When Somebody's Mad at You
Posted February 17, 2008 9:58 PM
Does it bother you when people get angry at you? That's sure the case for me. While I don't care what people think of me as much as I used to, I still am jarred when people raise their voice at me or send a ferocious email. My whole body goes into "freeze" mode. My heart beats faster, the muscles in my shoulders and belly become tense, and I get still (freeze). In my mind, I'm either justifying whatever I did that upset them, recognizing I need to apologize for something, or noticing (with compassion) that they're experiencing stress that is making them irrational. No matter what my mind does with this attack, my body goes into survival mode. I'm "frozen." I'm not feeling safe, and my nervous system is equipping me with defenses ("freezing" so I appear dead already or go unnoticed). It's an instinctive response that's as ancient as cave people freezing or running to escape the attacks of hungry animals.

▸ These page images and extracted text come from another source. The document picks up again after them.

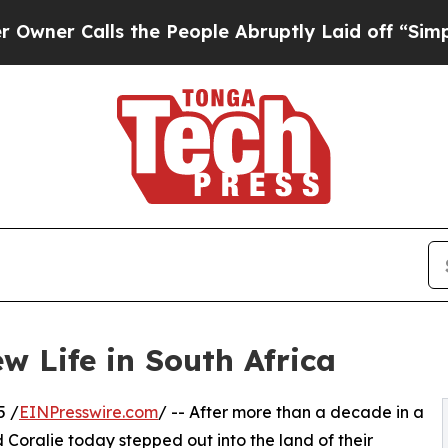
lls the People Abruptly Laid off “Simply a Ma
w Life in South Africa
5 /
EINPresswire.com
/ -- After more than a decade in a
d Coralie today stepped out into the land of their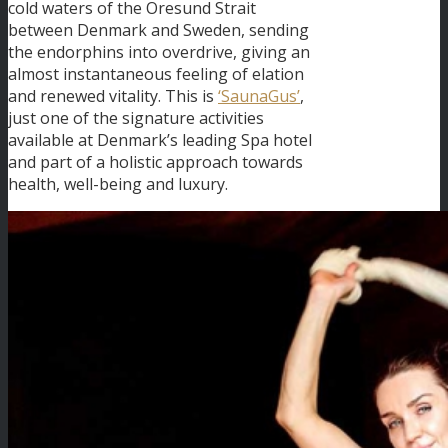
cold waters of the Oresund Strait
between Denmark and Sweden, sending
the endorphins into overdrive, giving an
almost instantaneous feeling of elation
and renewed vitality. This is
‘SaunaGus’
,
just one of the signature activities
available at Denmark’s leading Spa hotel
and part of a holistic approach towards
health, well-being and luxury.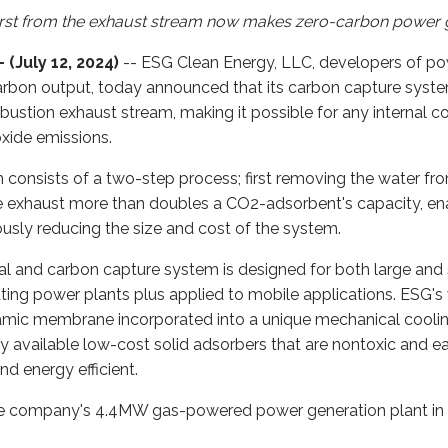
irst from the exhaust stream now makes zero-carbon power 
(July 12, 2024)
-- ESG Clean Energy, LLC, developers of p
arbon output, today announced that its carbon capture syst
stion exhaust stream, making it possible for any internal c
oxide emissions.
consists of a two-step process; first removing the water fr
e exhaust more than doubles a CO2-adsorbent's capacity, en
usly reducing the size and cost of the system.
l and carbon capture system is designed for both large and
rating power plants plus applied to mobile applications. ESG
amic membrane incorporated into a unique mechanical cooli
ly available low-cost solid adsorbers that are nontoxic and 
nd energy efficient.
e company's 4.4MW gas-powered power generation plant in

What my body needs at this point is reassurance of safety. It does not need alcohol or food, busyness, or some other distraction to quiet down my agitated internal state or to melt my frozen exterior. It needs compassionate reassurance and a redirection of the surge of energy that is pumping through my system.
When a child is upset because a big, barking dog jumped on the child, a loving adult nearby will be quick to hold that child, possibly rocking the child and promising protection - doing some kind of soothing activities to let that the child know that these fears are understood and to help the child restore inner equilibrium.

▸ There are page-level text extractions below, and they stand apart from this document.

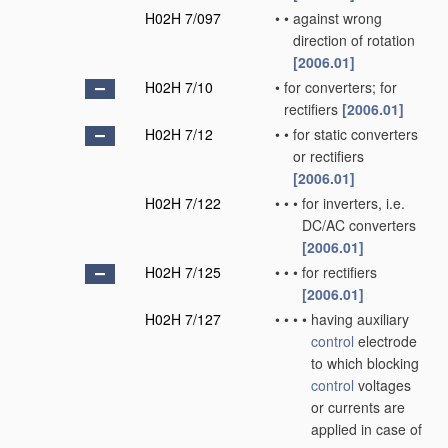
H02H 7/097
•
•
against wrong
direction of rotation
[2006.01]
H02H 7/10
•
for converters; for
rectifiers
[2006.01]
H02H 7/12
•
•
for static converters
or rectifiers
[2006.01]
H02H 7/122
•
•
•
for inverters, i.e.
DC/AC converters
[2006.01]
H02H 7/125
•
•
•
for rectifiers
[2006.01]
H02H 7/127
•
•
•
•
having auxiliary
control
electrode
to which blocking
control
voltages
or currents are
applied in case of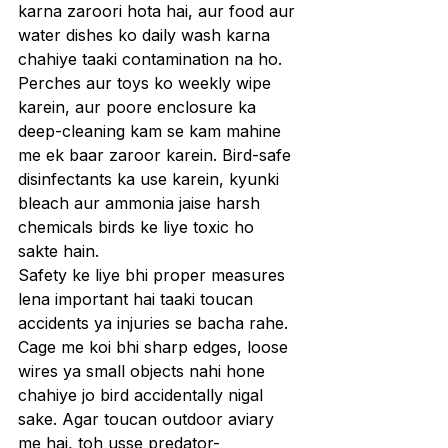
karna zaroori hota hai, aur food aur 
water dishes ko daily wash karna 
chahiye taaki contamination na ho. 
Perches aur toys ko weekly wipe 
karein, aur poore enclosure ka 
deep-cleaning kam se kam mahine 
me ek baar zaroor karein. Bird-safe 
disinfectants ka use karein, kyunki 
bleach aur ammonia jaise harsh 
chemicals birds ke liye toxic ho 
sakte hain.
Safety ke liye bhi proper measures 
lena important hai taaki toucan 
accidents ya injuries se bacha rahe. 
Cage me koi bhi sharp edges, loose 
wires ya small objects nahi hone 
chahiye jo bird accidentally nigal 
sake. Agar toucan outdoor aviary 
me hai, toh usse predator-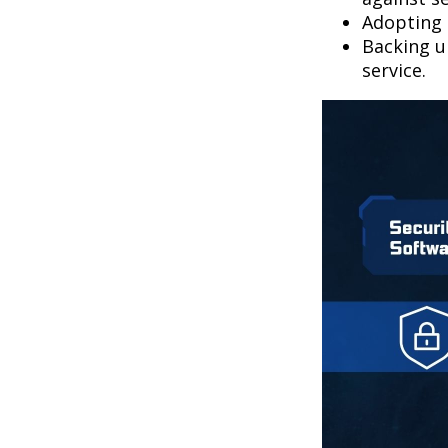
Adopting 
Backing up
service.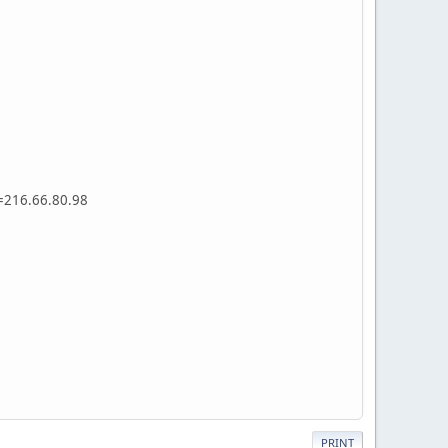
s=216.66.80.98
PRINT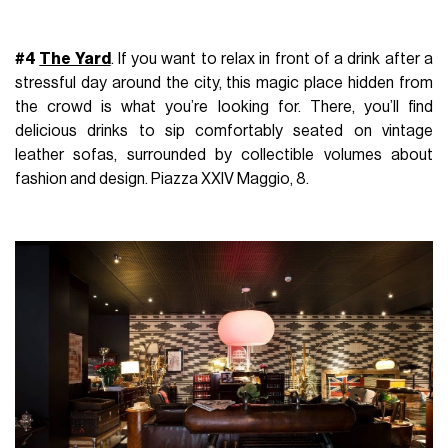
#4
The Yard
. If you want to relax in front of a drink after a
stressful day around the city, this magic place hidden from
the crowd is what you’re looking for. There, you’ll find
delicious drinks to sip comfortably seated on vintage
leather sofas, surrounded by collectible volumes about
fashion and design. Piazza XXIV Maggio, 8.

The same type of response is helpful for us as adults. When under attack, we want someone to understand our terror and anxiety, and our body needs to recalibrate to its normal state. Unlike children, most of us don't have anyone around who will hold or rock us when someone raises their voice at us or sends a stinging email. But we can turn to the compassionate "adult" inside ourselves. That adult reassurance can be expressed in several ways.
First, using soothing words can be helpful. I sometimes say to myself - with heartfelt feeling, "Pat, I'm here for you. No matter what anyone else says or does, I'll take care of you." My inner parent is soothing the scared kid in me. But more than words may be required. Self-rocking, for example, can be very soothing. So can giving "voice" to the stressful feelings, and gradually shifting into empowering language. That voice may show up as words, or it could take the form of movement or sound. I know for myself that it's easy to stay stuck in the "freeze" state, and reassuring self-talk alone isn't always enough to free up the suppressed but intense energy that has bubbled up inside me. So, I may say something like, "I'm scared that so-and-so will run over me, but my feet are firmly planted." I'll get my whole body involved, at first putting my hands up in front of me and backing away to acknowledge the fear, but then stopping to breathe deeply and reconnect with my center, my inner source of power, by straightening my spine, for example, and bringing more volume to my words. I may add, "And I have a right be here" and repeat it several times. The words are important, but getting the whole body involved makes a big difference. I may walk around, life my head up high, stick out my chest - whatever feels like a way of reclaiming my sense of security and safety.
Try this for yourself the next time someone expresses anger toward you. As soon as you can retreat to a safe place, take a moment to acknowledge your feelings and then reclaim your power in some physical way. Then you won't be carrying around the residual of the frightened, angry, resentful feelings in the days ahead. You will have set yourself free.